Fleeing Sabah in a roofless boat
TAWI-TAWI, Philippines - The Philippine Navy and the Coast Guard have been helping move Filipino evacuees who are able to sail from various parts of Sabah to Taganak in Tawi-Tawi.
The Coast Guard's BRP Edsa Dos has been regularly bringing them to capital town Bongao.
But there are those who find their own way, renting small boats to sail from Sabah to Tawi-Tawi. Many of them do not go through the "processing" of Department of Social Welfare and Development (DSWD) anymore. They are not part of the statistics regularly released.
Carmela Fonbuena filed this report.
It has become an every day sight. Filipinos who settled in Sabah arrive here in Tawi-Tawi because of fears the crackdown on Filipinos will worsen.
Based in Sabah for 23 years now, Filipino Mulshidin Ismael and his family arrive in Bongao. They carry with them everything - clothes, television, DVD player, even livestock.
Armalyn Sayhan and her family were in the same boat. Originally from Siasi, Sulu, she's not sure what life awaits them there. But she's just happy they're safe now.
The travel from Kunak - a village near lahad datu - to Bongao took two days in this small boat without a roof.
They had to stop over some islands to hide from Philippine authorities for fear that they might be arrested.
"Baka Abu Sayyaf kayo. Problema 'yan," said boat owner Jalil Jaladil.
They were lucky to even get transportation. They met boat owner Jalil Jaladil. He sailed to Sabah to get his regular supply of gasoline, but he was told by Malaysian authorities he could not do that anymore.

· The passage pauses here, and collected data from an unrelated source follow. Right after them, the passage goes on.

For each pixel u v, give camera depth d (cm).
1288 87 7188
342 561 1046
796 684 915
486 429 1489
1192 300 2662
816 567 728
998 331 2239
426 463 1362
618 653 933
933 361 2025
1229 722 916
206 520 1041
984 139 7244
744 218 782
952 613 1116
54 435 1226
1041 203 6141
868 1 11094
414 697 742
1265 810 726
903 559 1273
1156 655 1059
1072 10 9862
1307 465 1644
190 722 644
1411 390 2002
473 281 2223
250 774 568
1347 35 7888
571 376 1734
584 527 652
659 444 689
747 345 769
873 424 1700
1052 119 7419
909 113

Coming home without his supply, he agreed to make space for 26 adults and some children for 100 ringgit per head.
Government data show more than 3,000 have fled Sabah. But out of the 26 who arrived in the small boat, only 10 are here processed by social workers.
"Basta taga-dito diretso na sila sa bahay nila. Yung mga hindi taga-dito. yung ang mahabol namin," said social worker Sofia Mohammad.
It's probably too early to see the full impact of the Sabah standoff on communities here. But the stories of Armalyn and other like her show the need for government action.